[Openicc] [Gimp-print-devel] [Printing-architecture] Colour
edmund ronald
edmundronald at gmail.com
Sun Nov 15 04:15:11 PST 2009
On Sun, Nov 15, 2009 at 6:08 AM, Michael Sweet <msweet at apple.com> wrote:
Michael,
It's pretty clear that some people at vendors are now very very
angry, and a lot of graphics users are now very confused and and
hassling profiling vendors; it's not your or their fault that you are
isolated behind a big tall wall at Apple which prevented vendors from
talking to you, but their stuff is now broken and for some color is
their income source. You despise the old user-experience, for the
hassles it creates, that's understandable, and now you've explained
it, we appreciate your ambition to better the user experience. But
we'd like to be consulted rather than have some new scheme enforced on
us. And please, pretty please, leave us a workaround which will allow
our old stuff to work - This is a case of retiring the space shuttle
but not leaving the ISS astronauts stranded.
>
> I'm not arguing that Linux duplicate Apple's current ColorSync user experience - that much is clearly broken since users and vendors regularly have so many problems.
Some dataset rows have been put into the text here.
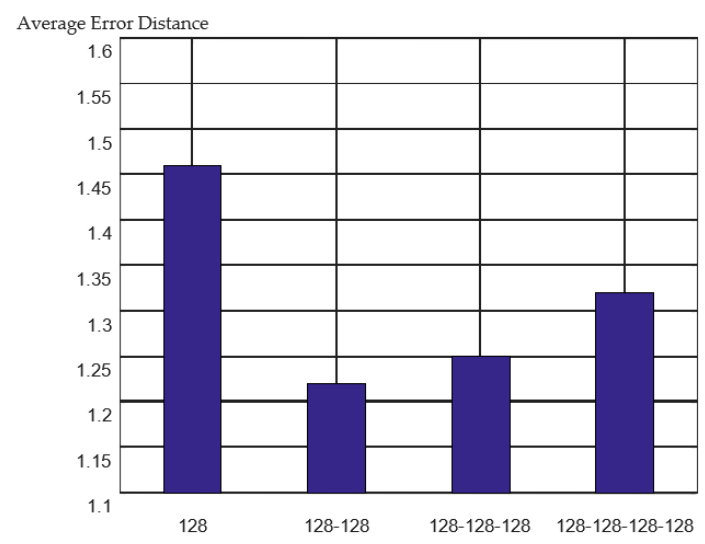
Figure 10. Localization effect of different DNN structures.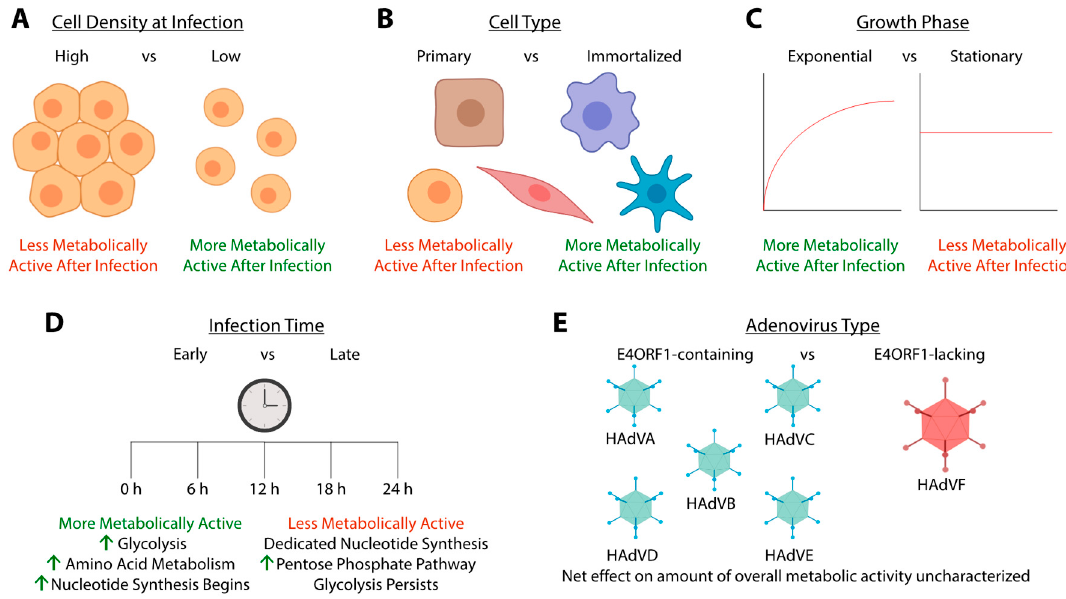
Figure 4. Factors influencing host-cell metabolism with HAdV infection. ( A ) HAdV induced changes in cellular metabolism are less drastic in cells infected at a high cellular density in comparison to cells infected at a low cellular density [31]. ( B ) Cell type can influence the metabolic reprogramming enacted by HAdV. Primary cells are usually slower growing than immortalized cells, which is reflected in a lower metabolic rate. Although metabolism is changed across various cell types upon HAdV infection [31], the rate of that change is likely faster in immortalized cells and contributes to rapid viral replication in immortalized cells [42–44]. However, even among immortalized cells, those with a phenotype more closely resembling the Warburg effect appear primed for HAdV replication and experience more drastic metabolic changes than immortalized cells with a metabolic phenotype reliant on oxidative phosphorylation [45]. ( C ) Growing and dividing cells infected with HAdV show more drastic metabolic changes than infected quiescent cells [46]. ( D ) The metabolic profile of HAdV infected cells changes throughout the course of infection [47]. Initially, HAdV infected cells typically exhibit upregulated glycolysis, amino acid metabolism and nucleotide biosynthesis pathways [47]. Towards the later stages of infection, HAdV infected cells still perform glycolysis, but the majority of metabolic activity is directed towards nucleotide biosynthesis and an upregulation of the pentose phosphate pathway (PPP) occurs [47]. ( E ) Different HAdV types regulate metabolism through mechanisms related to the functions of HAdV E4ORF1 proteins. Some HAdV types (e.g., HAdVF-40) do not have E4ORF1 and clearly rely on other HAdV proteins to regulate metabolism [48]. E1A, which also varies among HAdV types, is another potential regulator of cell metabolism during infection [49–51]. Created with BioRender.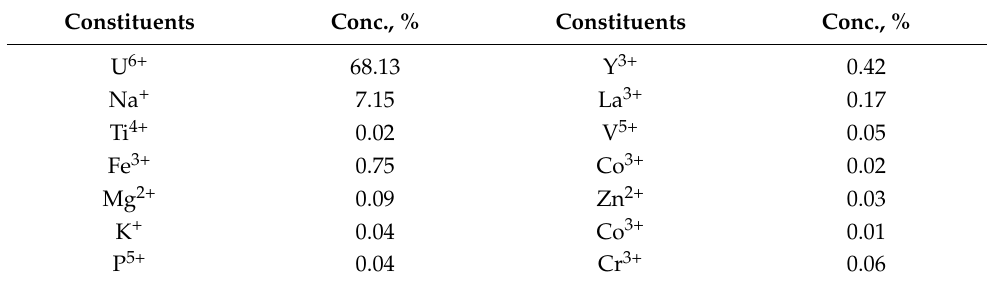
Figure 11. ( a ) The scanning electron microscope, EDX, and ( b ) XRF of sodium diuranate analysis. Table 7. Chemical analysis of sodium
Your opinion is certainly well informed because you're on the front
lines at Apple. And as you are responsible for a considerable fraction
of the software involved in Linux printing, your voice certainly
counts for much.
>
> I'm similarly not advocating a continuation of the current "application color management" experience because that is similarly broken for anyone but a professional, and >even then individual driver and application issues make it problematic.
Ok, deprecate it, but provide some sort of compatibility mode with the
old experience so users can employ their old stuff. Please. I even had
ladies in their late fifties as customers who were printing with
custom profiles on the Mac - there was screenshot documentation, and
once they had it working they were happy. This population needs a lot
of time to transition to anything new.
>
> Instead, I'm suggesting that a different user experience be employed: when printing, the user sees no color controls. Color profiles are auto-selected based on the print >settings - users can install new profiles, media types, and ink sets separately as needed. These profiles can be "canned" profiles the user downloads from somewhere or >custom profiles the user creates using profiling software.
>
Maybe one needs a Simple mode and an Advanced mode? The "Simple Mode"
is a very nice idea, but it needs to be refined into usability. In
particular the user needs to be able to check which set of "canned"
presets are being used, and have an interface to edit, save, import
and export them. Paper size presets and color presets are
complementary and should be handled in a complementary manner.
>
> Applications that need to do their own color management (hopefully few and far between) can specify so using an API, which disables color management and profile >selection so that the color data the application provides is treated as device color all the way through to the printer.
>
Sounds good, however this API needs to be clearly documented, which
the present Apple API is not, as Roy's post demonstrates. Personally,
I think even specialist users should be able to easily invoke
deviceColor Space easily, because there are a lot of annoying little
cases where you need it. Now that computers have become popular,
there are a lot of domain experts who can do quite sophisticated stuff
but who cannot program, and they are important in their organizations.
> Keep in mind that when there is a problem that requires coordination between multiple vendors, a solution inevitably takes longer.
Which is exactly why the old stuff needs to keep working.
> Prior to joining Apple, I wrote and sold commercial printer drivers and RIPs for 13 years, and did printer software for 6 years before that "just for fun". My company was a member of the ICC...
I'm a member of the ICC Digital Photography Workgroup.